Blocking after a break up is a very wise move. Not only does it stop you from seeing any potentially heart-wrenching posts, but it also keeps you from posting unnecessary fluff, to make life look exciting and rewarding on the off chance your ex decided to look at your profiles. Life is exciting and rewarding, and not feeling the need to prove it helps to actually participate in and enjoy it.
Kale and spinach taste horrible. I completely understand if you don’t want to do this one and simply skip right over. I usually go on the other end and eat cherry flavored ice cream until I feel sick. But this is what’s the best way to get over a break up, not what I would do during a break up.

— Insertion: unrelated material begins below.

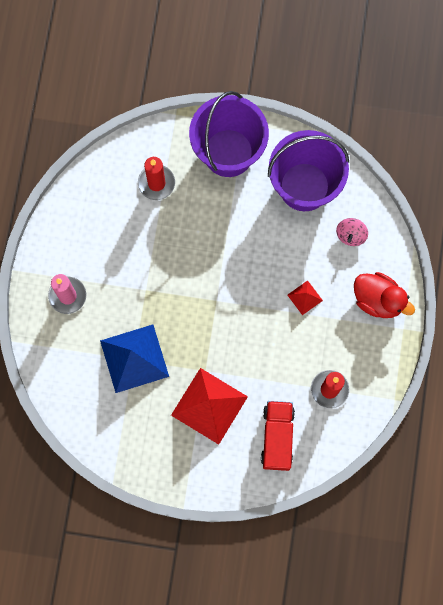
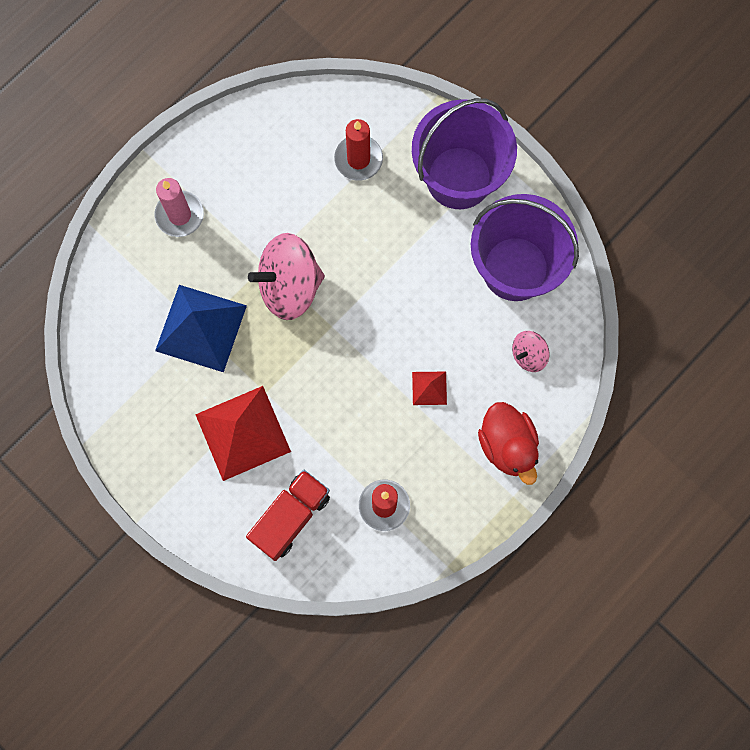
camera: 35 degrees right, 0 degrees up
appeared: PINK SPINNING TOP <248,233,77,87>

If you choose to use food as a means to cope with a break up, do so with a friend. Eating fruits and veggies by yourself and trying to stay happy is just a bummer all around. Additionally, it is really tempting to grab excessive amounts of sweets and junk to treat yourself. You will feel sick and crampy, just believe me, and you don’t want to make things harder on your body when it is already coping with a massive emotional blow.
As for the workout component of this, there will be days when you think about the gym and you just don’t feel the motivation to do anything. On those days, you might feel worthless or lazy or like nobody will find you attractive ever again. Forgive yourself, give yourself a rest, and treat your body in other ways. Take a bath with some essential oils. Spend the night giving yourself a pedicure, complete with freshly lotioned legs. Take a long walk through the park and practice mindful breathing. You do not have to sweat every day. You only need to be kind to yourself.

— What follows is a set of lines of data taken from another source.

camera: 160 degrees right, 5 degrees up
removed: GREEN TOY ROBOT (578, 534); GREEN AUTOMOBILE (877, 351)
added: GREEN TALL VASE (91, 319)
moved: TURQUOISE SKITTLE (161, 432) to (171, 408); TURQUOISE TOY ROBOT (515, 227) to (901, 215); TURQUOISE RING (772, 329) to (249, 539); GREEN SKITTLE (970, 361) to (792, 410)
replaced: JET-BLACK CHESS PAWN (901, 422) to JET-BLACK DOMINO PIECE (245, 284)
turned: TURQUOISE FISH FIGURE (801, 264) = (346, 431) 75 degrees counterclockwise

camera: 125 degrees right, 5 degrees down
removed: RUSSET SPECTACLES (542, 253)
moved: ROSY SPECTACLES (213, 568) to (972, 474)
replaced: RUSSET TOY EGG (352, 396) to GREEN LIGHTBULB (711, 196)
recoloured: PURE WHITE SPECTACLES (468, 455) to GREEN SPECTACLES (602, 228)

Usually, friends fall to the wayside as you bask in the bliss of romance. It’s saddening to think about it, but it’s true.
After the breakup, you should be able to reconnect with your lost friends. Make the people currently in your life your priority. Spend hours on the phone, catching up with the people you’ve lost touch with. Nothing feels like home quite like being barefoot on your best friend’s couch with a glass sparkling grape juice and a handy box of tissues.

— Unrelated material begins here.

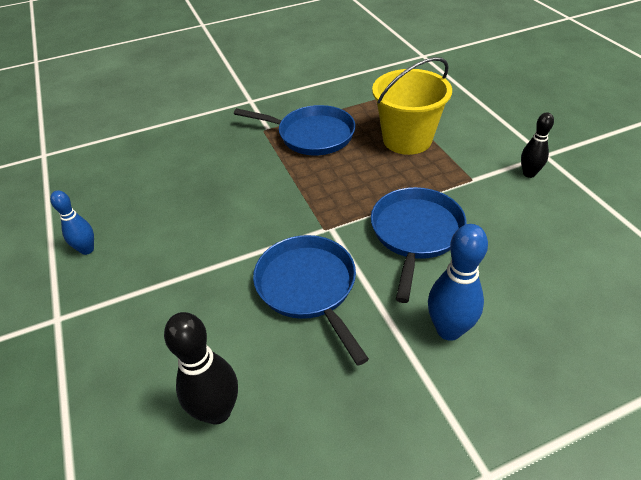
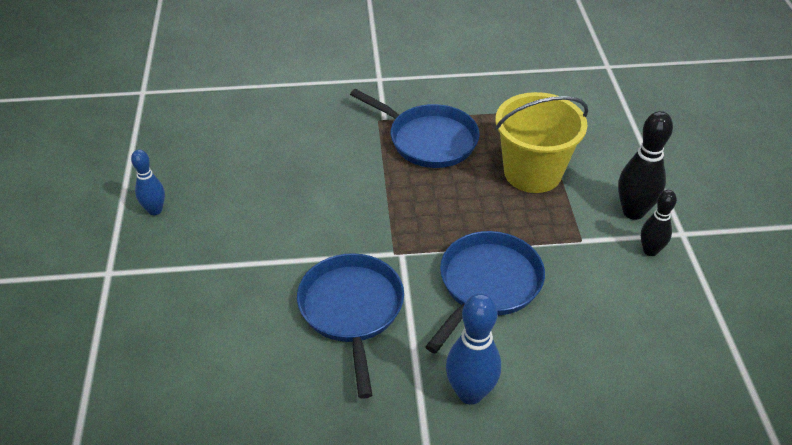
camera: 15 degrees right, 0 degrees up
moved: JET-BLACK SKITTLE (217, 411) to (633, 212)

There are pieces of the past that are unburdened, or possibly even strengthened, by the breakup. Remind yourself that you’re still (and always had been) lovable. Celebrate your independence. Have the friend help you talk through getting your things back from your ex. It’s going to be okay.
For the first few weeks following the breakup, accept every social invitation that comes your way. This was the best decision I could have possibly made when I broke up with my ex. I bought myself new bathing suits and went to the beach. I went to Disney vacation with my family and spoiled myself rotten. It was great.
After the breakup, I reveled and rebelled. I went out with friends and embraced my individuality, distancing myself from my previous relationship and reasserting my identity. Then I came home and I slept starfish on my bed and gave myself permission to take up all the space.
During the beginning of the breakup, accepting these invitations probably won’t feel genuine. You may feel guilty for going out, or you may go out only to obsessively check your phone for the night, convinced your ex will text you. You might feel dirty dancing with new people. You might feel ashamed for having fun, while the sad parts of you try to suck you back into the dark hole of Netflix and order-in pizza. Go out anyway. That old adage — fake it ’til you make it — rings true.